Passage to read:
------------------------------------------------------------
RELATED: Dendreon chairwoman figures Provenge growth, infrastructure can pave its way into CAR-T

Calling Dendreon “a critical component” of privately owned Sanpower’s healthcare business, Xu said injecting Dendreon into a public company “will not only enable Dendreon to operate collectively with our other healthcare assets such as cord blood banks, stem cell research and development, but also provide a financial pathway to support Dendreon’s further pipeline development and BD projects.”

Prostate cancer vaccine Provenge is Dendreon’s only approved product. For 2017, Provenge achieved its sales target of more than $330 million, Xu told FiercePharma in March at the 9th Annual China Healthcare Investment Conference.

“Provenge is a mature, long-lived asset with natural barriers to entry,” said Xu at the time. “It is significantly underpenetrated today, with only 8% penetration, allowing for substantial upside.”

Dendreon is currently evaluating Provenge to treat prostate cancer at an early stage—a market Xu said is four times the size of the metastatic castration-resistant form of the disease—and is working to get the treatment approved in China. Also, because Dendreon has the entire infrastructure and R&D capabilities in immunotherapy, Xu said it could easily move into the hot area of cell therapies like CAR-T or TCR-T, and the company is actively looking to in-license or purchase a candidate in the field.
------------------------------------------------------------
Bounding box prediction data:
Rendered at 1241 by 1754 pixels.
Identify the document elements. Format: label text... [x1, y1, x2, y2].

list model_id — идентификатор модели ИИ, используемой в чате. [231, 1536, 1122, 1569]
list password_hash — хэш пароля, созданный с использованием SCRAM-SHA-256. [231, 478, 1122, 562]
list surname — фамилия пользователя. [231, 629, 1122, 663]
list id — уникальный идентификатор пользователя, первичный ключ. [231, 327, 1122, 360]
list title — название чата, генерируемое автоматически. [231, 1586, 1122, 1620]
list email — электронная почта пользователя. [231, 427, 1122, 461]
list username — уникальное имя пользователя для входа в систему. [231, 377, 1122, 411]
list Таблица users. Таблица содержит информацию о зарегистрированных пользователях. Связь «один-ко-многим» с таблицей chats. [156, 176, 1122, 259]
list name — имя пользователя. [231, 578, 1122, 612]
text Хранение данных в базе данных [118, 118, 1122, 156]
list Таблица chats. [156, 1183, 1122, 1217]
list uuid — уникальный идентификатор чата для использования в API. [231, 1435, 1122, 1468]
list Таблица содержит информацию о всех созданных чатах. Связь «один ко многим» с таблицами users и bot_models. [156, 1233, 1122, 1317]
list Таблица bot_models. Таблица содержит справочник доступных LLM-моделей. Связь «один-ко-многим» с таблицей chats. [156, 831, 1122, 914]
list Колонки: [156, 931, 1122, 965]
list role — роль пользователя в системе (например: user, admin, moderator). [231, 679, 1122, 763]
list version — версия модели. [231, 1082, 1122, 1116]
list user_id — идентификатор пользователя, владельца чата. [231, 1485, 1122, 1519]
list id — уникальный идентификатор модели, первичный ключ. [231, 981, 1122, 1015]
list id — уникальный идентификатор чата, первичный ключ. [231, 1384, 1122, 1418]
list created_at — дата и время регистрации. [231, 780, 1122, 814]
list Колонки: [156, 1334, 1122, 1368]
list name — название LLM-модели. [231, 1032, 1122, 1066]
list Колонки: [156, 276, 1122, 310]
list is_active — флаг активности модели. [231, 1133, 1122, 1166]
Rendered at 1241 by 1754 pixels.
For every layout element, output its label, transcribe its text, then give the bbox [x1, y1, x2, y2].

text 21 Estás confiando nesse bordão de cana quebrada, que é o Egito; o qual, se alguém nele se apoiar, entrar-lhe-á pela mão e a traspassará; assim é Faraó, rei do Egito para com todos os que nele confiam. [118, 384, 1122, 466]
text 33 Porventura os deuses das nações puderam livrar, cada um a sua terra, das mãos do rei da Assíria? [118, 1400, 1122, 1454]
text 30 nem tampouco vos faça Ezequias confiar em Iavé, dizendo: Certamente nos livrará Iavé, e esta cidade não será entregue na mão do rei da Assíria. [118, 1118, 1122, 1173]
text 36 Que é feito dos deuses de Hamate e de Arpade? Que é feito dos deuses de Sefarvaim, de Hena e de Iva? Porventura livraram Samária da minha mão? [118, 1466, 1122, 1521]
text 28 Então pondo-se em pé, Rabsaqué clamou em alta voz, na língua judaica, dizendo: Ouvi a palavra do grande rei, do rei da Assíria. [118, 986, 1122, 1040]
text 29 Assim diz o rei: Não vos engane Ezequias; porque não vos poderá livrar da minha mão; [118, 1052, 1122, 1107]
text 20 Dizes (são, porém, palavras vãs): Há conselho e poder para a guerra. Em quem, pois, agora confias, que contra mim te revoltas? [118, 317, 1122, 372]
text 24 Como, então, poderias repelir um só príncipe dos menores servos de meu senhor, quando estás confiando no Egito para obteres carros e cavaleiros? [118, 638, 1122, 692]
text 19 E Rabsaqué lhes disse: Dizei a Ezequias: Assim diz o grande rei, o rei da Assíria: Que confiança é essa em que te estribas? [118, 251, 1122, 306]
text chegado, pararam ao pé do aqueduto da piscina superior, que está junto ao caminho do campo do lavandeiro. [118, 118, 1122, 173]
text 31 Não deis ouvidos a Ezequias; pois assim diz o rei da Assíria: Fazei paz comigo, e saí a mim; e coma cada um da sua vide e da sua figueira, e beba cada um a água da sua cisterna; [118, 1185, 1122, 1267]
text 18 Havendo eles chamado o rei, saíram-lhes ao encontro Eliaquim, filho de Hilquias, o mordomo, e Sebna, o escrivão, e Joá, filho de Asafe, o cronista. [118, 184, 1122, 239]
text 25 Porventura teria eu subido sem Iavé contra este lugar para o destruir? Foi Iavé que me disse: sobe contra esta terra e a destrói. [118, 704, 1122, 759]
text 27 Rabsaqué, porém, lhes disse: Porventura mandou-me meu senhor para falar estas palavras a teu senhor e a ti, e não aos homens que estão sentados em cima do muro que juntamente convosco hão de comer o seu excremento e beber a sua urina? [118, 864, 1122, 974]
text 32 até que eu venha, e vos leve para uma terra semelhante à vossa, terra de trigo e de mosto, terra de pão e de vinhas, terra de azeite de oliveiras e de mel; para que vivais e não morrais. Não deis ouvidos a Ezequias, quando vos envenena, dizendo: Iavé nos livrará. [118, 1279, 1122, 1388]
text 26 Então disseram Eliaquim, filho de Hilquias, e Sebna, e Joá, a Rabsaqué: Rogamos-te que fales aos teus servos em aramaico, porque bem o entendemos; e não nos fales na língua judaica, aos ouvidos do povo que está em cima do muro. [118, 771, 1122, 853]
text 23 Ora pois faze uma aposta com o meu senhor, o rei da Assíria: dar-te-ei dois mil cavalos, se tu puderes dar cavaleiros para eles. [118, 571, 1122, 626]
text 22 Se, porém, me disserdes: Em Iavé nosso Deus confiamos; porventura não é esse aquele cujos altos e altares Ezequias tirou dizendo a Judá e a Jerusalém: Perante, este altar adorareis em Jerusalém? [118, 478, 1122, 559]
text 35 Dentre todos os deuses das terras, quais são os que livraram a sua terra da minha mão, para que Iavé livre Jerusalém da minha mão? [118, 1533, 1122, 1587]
------------------------------------------------------------
Pick up the passage on Dendreon and Provenge after its final sentence and carry it forward.

Sanpower promised that Dendreon’s net profits from 2018 to 2020 would not fall below CNY 530 million ($77.5 million), CNY 600 million and CNY 660 million, respectively, Cenbest said in a disclosure statement. That’s compared with Dendreon’s net profit of CNY 446 million for 2017.

With this transaction, Sanpower’s holding in Cenbest has increased from 33.10% to 42.43%, reinforcing its position as the company's largest shareholder. However, its Cenbest stake has been frozen by court order as the company works to sort out some debt problems.